At the camp, she was the only girl from Kashmir who was selected for the Nationals.

“I had full family support. Most days, my father would take me to Srinagar by bus for training, which would take almost two hours. On other days, I would travel with my brother-in-law on his bike,” says Akhter.

In August 2019, the Central Government of India removed Jammu and Kashmir’s “Special Status” by abrogating Article 370 that gave the state the power to have a separate flag, constitution and autonomy over internal administration. Heavy communication restrictions were imposed and phones were shut and the Internet suspended. Large number of troops were deployed everywhere.

During this communication blockade, Akhter was selected for a national camp in Chennai.But she had no idea about it because the Wheelchair Basketball Federation of India (WBFI) could not get in touch with her.

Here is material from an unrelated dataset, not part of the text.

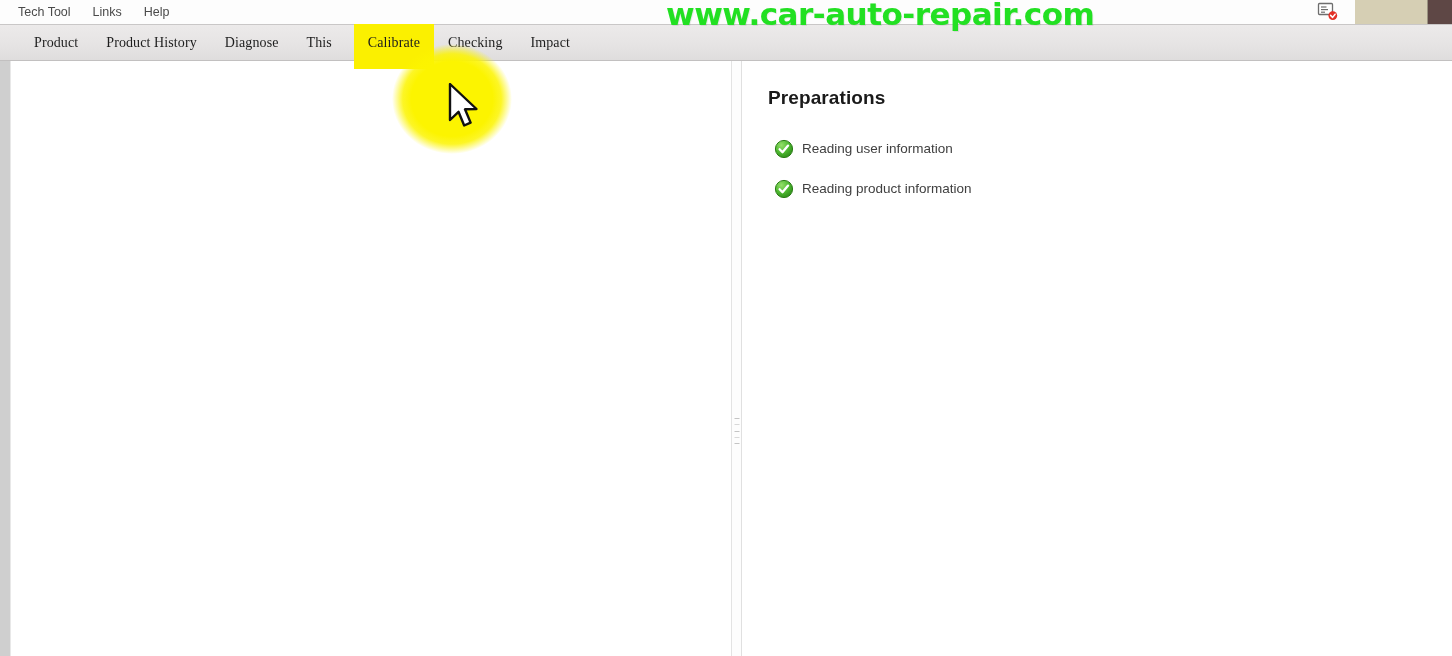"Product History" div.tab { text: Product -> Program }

On August 25 (20 days after Article 370 was revoked), the coach of the Indian women’s wheelchair basketball team, Captain Louis George Meprath was talking to one of his friends, a retired intelligence officer

“I told him casually that we were having trouble in getting touch with one of our players; I didn’t even have Akhter’s proper address,” said Mephrath.

The friend used his resources and informed the Jammu and Kashmir Police in Srinagar and the Indian Army about Akhter, who was traced in no time.

Ishrat Akhter paying attention to her coach’s instructions at a Chennai training camp. (Hassan Ajaib)

On August 26, there was a knock on the door of Akhter’s house…almost a rerun of that fateful night four years ago. When Akhter’s father Rashid opened the door, he saw a few Indian Army soldiers with a photo of her daughter. He was scared.

“But the army man congratulated me and told me that my daughter had been selected to attend the Indian Camp at Chennai. I hugged Ishrat and we both cried,” said Rashid.

The police and the Army helped Akhter reach Chennai just in time. At the end of the camp she made the cut for the Asia-Oceania Wheelchair Basketball Championship in Thailand that was going to be played later that year.

The Thailand trip changed everything for Akhter and her family.

She was felicitated by the Minister for Communications, Electronics & Information Technology and Law and Justice of India, Ravi Shankar Prasad and started getting invitations to deliver motivational speeches.

“The way people listen to my speeches motivates me further. I practice even harder, and I am now eyeing the Paralympics which has been postponed due to Covid-19” she says. Akhter has also resumed her studies after a gap of four years.